Fig. 10.10 A, An early stage in development of a human blastocyst. B, Blastocyst sectioned through the longitudinal axis of an embryo, showing the early formation of the allantois and the connecting stalk. C, Longitudinal section of an embryo at a later stage of development; the pericardial cavity can be seen at the most rostral part of the embryonic area. D, Longitudinal section of an embryo at a later stage, showing formation of the head and tail folds, the expansion of the amnion and the delimitation of the umbilicus. E, Transverse section along the line a–b in D; observe that the intraembryonic coelom communicates freely with the extraembryonic coelom. F, Longitudinal section of an embryo at a later stage, showing full expansion of the amniotic cavity and the umbilical cord.

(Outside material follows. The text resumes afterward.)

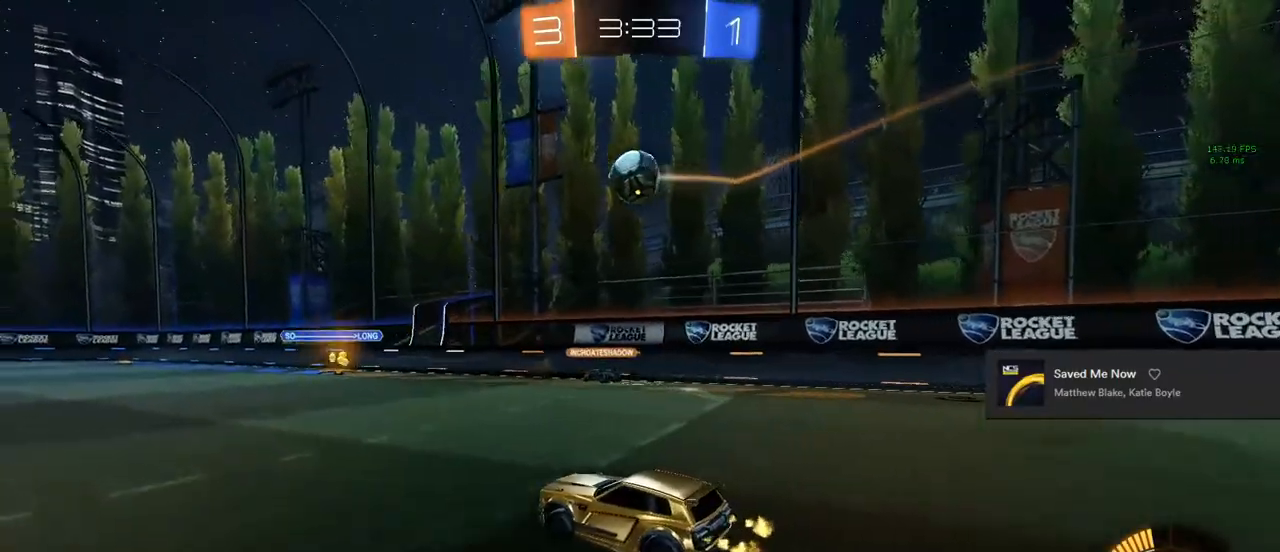
{"buttons": ["CIRCLE", "L1", "R2"], "left_stick": "down-left", "right_stick": "center", "events": [[283, "CIRCLE", "down"], [283, "left_stick", "down"], [333, "CROSS", "down"], [333, "left_stick", "down-left"], [367, "L1", "down"], [483, "CROSS", "up"]]}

In the early embryo, the intraembryonic coelom provides a route for the circulation of coelomic fluid and, with the beating of the heart tube, functions as a primitive circulation that takes nutritive fluid deep into the embryo, until it is superseded by the blood vascular system. The coelomic channel, and the primitive circulation that passes through it, is of paramount importance up to stage 13. Whereas the superficial tissues of the embryo can receive nutrients via the amniotic sac and yolk sac fluids, the deeper tissues are, until the formation of the coelom, under conditions similar to those found in tissue culture. From stage 10, however, exocoelomic fluid, propelled by the first contractions of the developing heart, is brought into contact with the deeply placed mesenchyme. This early ‘circulation’ ensures that an adequate supply of nutrients reaches the rapidly increasing amount of embryonic tissue, and meets most of the requirements of the deeper mesenchymal derivatives. From stage 12 the endothelial system expands and fills rapidly with plasma, which passes across the locally thinned coelomic epithelium into the large hepatocardiac channels that project into the pericardioperitoneal canals at the level of the seventh somite.

In spite of the importance of the coelom in defining the body cavities, and of the coelomic epithelium in the production of the major mesenchymal populations of the trunk (see Fig. 12.2), only a few workers have considered the overall contribution of the coelom and its epithelium to the embryo (Streeter 1942, Langemeijer 1976). The coelom can be described as a single, tubular organ which is comparable to the neural tube, in that it possesses a specialized wall that encloses a cavity. Certainly, the proliferating coelomic epithelium has many similarities to the neural ectoderm. It is pseudostratified columnar epithelium with an inner germinal layer from which cellular progeny migrate. After the germinal phase, both epithelia ultimately form the lining of a cavity, i.e. ependyma for the neural epithelium, and mesothelium for the coelomic epithelium. The coelomic epithelium, like the neural epithelium, produces cells destined for different fates from different sites and at different developmental times. Coelomic cells are like the neural epithelium, in that they have apical epithelial specializations and tapering basal processes that are in direct contact with the underlying mesenchyme, without an intervening basal lamina. The possibility of the tapering processes forming directional signals for migrating progeny, similar to radial glia of the neural tube, has not been examined.

EMBRYONIC CELL POPULATIONS AT GASTRULATION

After gastrulation, the cells of the embryo contribute to two fundamental types of tissue, namely epithelial and mesenchymal. Differentiation of specialized circulating blood cells and other cell types occurs in sequence. Embryonic and fetal cell types are replaced later in development or after birth.